Our method and the vendor profiling tools have challenges when trying to gauge performance in a mixed standalone and virtual server environment. These analyses typically have to be done one at a time. As we discuss in our article "Improving Storage Performance," third-party tools can provide a more holistic view into the performance demands and capabilities of the combined storage infrastructure.
As a result of these studies, we break servers into four groups. The first group is typically a small group of servers that have such high I/O demands that they can justify an SSD investment all by themselves. These servers may qualify for their own dedicated SSD--either internal to the server or on a SAN. They are typically standalone database servers or virtual server hosts.
The second group is typically a much larger group that, when their combined I/O demands are studied, justify an SSD investment. These are often second-tier database applications, email servers, and virtual hosts with moderate virtual machine demands.
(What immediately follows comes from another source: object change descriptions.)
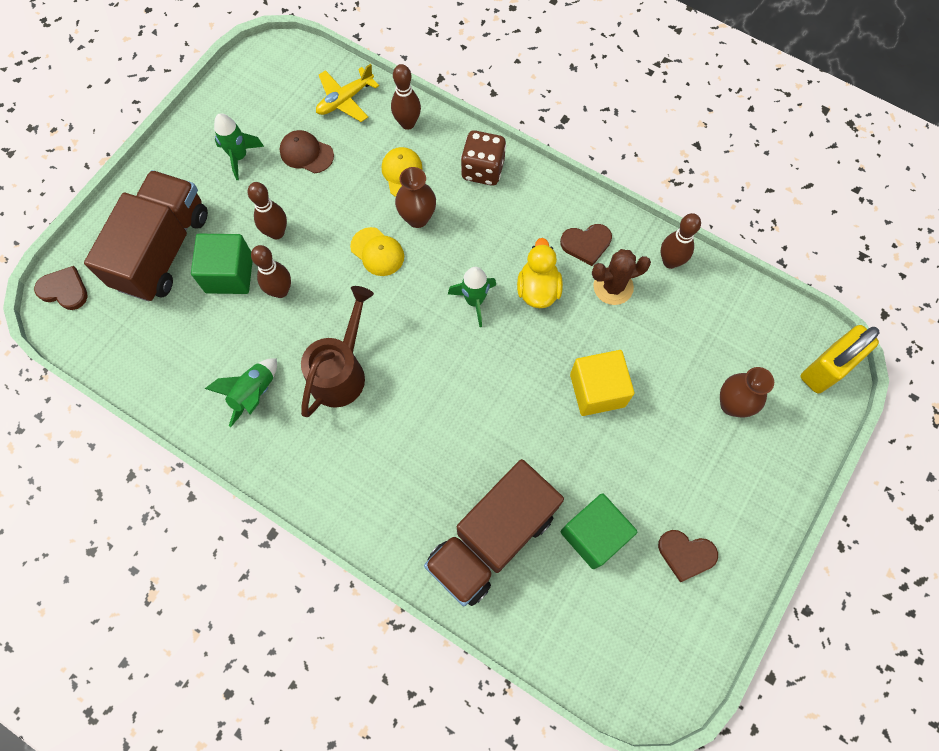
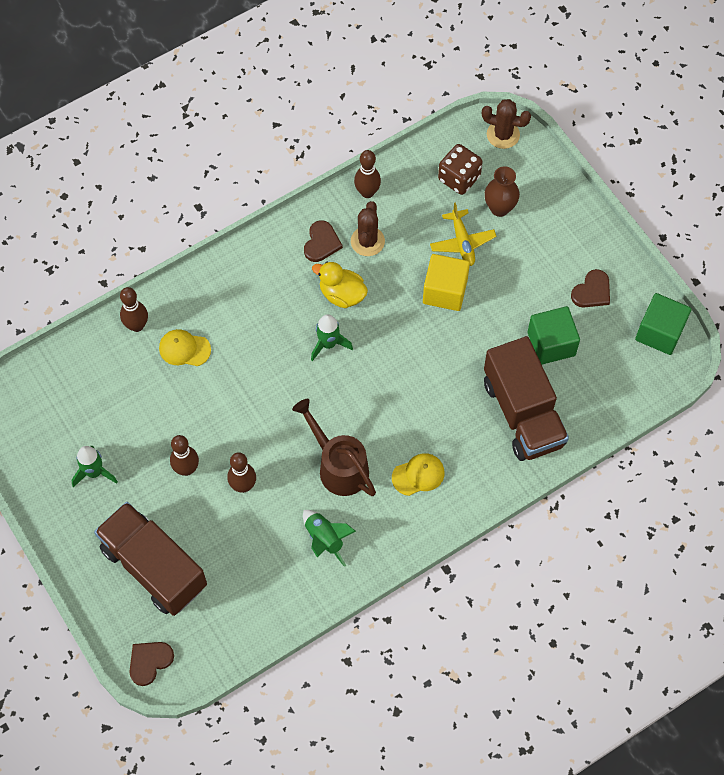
camera: 65 degrees left, 5 degrees down
green cube [191,234,253,294] -> green cube moved to [635,293,691,355]
brown cap [280,130,334,173] -> none
yellow plane [316,64,379,122] -> yellow plane moved to [430,203,496,266]
yellow cap [350,227,404,276] -> yellow cap moved to [392,453,445,496]
brown vase [395,167,436,228] -> none
brown dice [461,130,506,186] -> brown dice moved to [438,144,483,195]
yellow padlock [801,325,880,393] -> brown cactus [482,99,531,149]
The third group are servers that will see some benefit from SSD, but don't justify the premium cost. These systems are ideally placed on excess SSD capacity if available. If not we keep them on mechanical drives.
The final group are servers where SSD makes no sense and we don't want their data occupying our premium SSD real estate. These servers are relegated to mechanical storage. Even in the few sites we have worked with that use flash-only arrays, the final group, for now anyway, is going on legacy hard drive systems.
With this information, the IT manager is armed with the facts needed to wade through the ocean of SSD solutions. We call the next step triage and focus on fixing the applications that users are complaining about the most. Armed with the above information, we know which servers to fix and we have a better feel of what SSD solutions we can implement now that will fit into the long-range strategy. After triage, we start looking at which combination of SSD solutions is the right mix for the environment. We will cover these next two steps in upcoming columns.